Pavilion Beige vs Windsor Greige
Pavilion Beige and Windsor Greige come from the same Sherwin-Williams collection. Both sit in the beige-greige family, which is useful context if you're narrowing within a single hue direction. Their light reflectance values are nearly the same — 48 vs 47 — so neither will read significantly brighter or darker than the other. Both share a warm character, which means they'll respond to light and surrounding materials in similar ways. A ΔE of NaN puts these firmly in different territory — two distinct design choices rather than close alternatives. Below you'll find 2 real-room photo comparisons where both colors appear side by side, plus 5 simulated room previews.
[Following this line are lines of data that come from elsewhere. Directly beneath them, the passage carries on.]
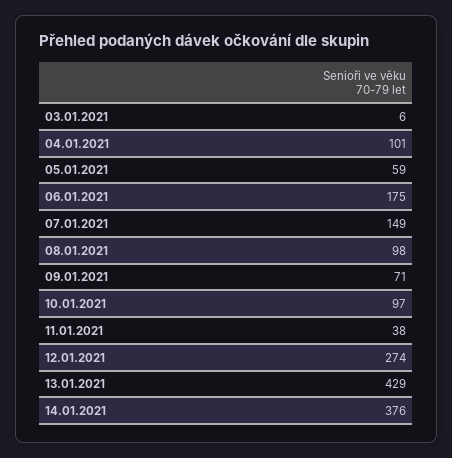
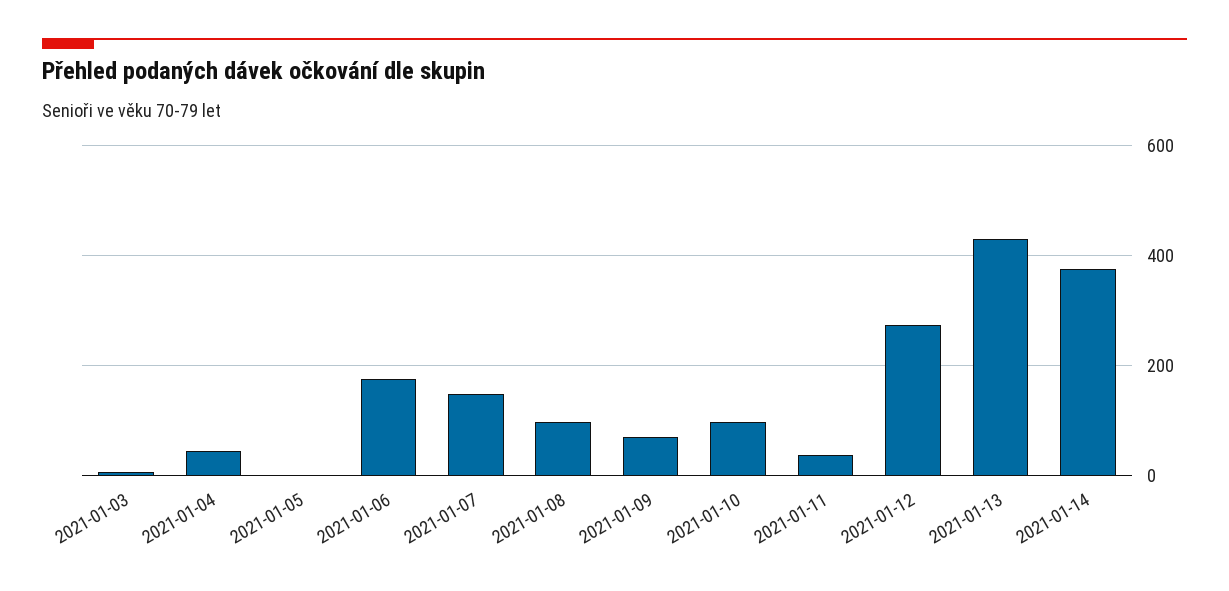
  {
    "03.01.2021": 6,
-   "04.01.2021": 101,
+   "04.01.2021": 40,
-   "05.01.2021": 59,
+   "05.01.2021": 0,
    "06.01.2021": 175,
    "07.01.2021": 149,
    "08.01.2021": 98,
    "09.01.2021": 71,
    "10.01.2021": 97,
    "11.01.2021": 38,
    "12.01.2021": 274,
    "13.01.2021": 429,
    "14.01.2021": 376
  }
Pavilion Beige vs Windsor Greige in Real Spaces
2 real rooms side by side. Seeing Pavilion Beige and Windsor Greige in actual rooms makes the difference concrete; browse the spaces below to get a feel for how each color lives on a wall.
Living Room
A living room wall sees more varied light than almost any other surface in the house, which makes the choice between these two more nuanced than a chip suggests. The distinction reads clearly at room scale, making the choice between them concrete.
Dining Room
Dining rooms often rely on warm incandescent or candlelight, which flatters warm undertones and mutes cool ones. Side by side like this, the difference is easy to read — which is exactly why seeing them in a real space is more useful than comparing chips.
Color Details
Pavilion Beige vs Windsor Greige Simulated Comparison
5 simulated room previews — drag the slider on each to see Pavilion Beige on one side and Windsor Greige on the other.
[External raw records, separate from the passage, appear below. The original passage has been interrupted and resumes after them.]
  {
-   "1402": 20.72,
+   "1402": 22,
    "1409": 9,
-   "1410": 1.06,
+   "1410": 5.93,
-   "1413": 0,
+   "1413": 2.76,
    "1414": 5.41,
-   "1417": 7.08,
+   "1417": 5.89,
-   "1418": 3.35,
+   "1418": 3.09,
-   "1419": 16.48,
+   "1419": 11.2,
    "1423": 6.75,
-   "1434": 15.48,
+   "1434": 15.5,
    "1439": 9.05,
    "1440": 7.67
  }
Digital color is approximate. These simulations are generated from the manufacturer's hex values and overlaid on grayscale room photos — your screen's calibration, brightness, and viewing angle all affect how they render. Before committing to either color, test physical samples in your own space under the light you actually live with.
More Pavilion Beige comparisons
See how Pavilion Beige stacks up against other well-photographed colors across different brands and tones.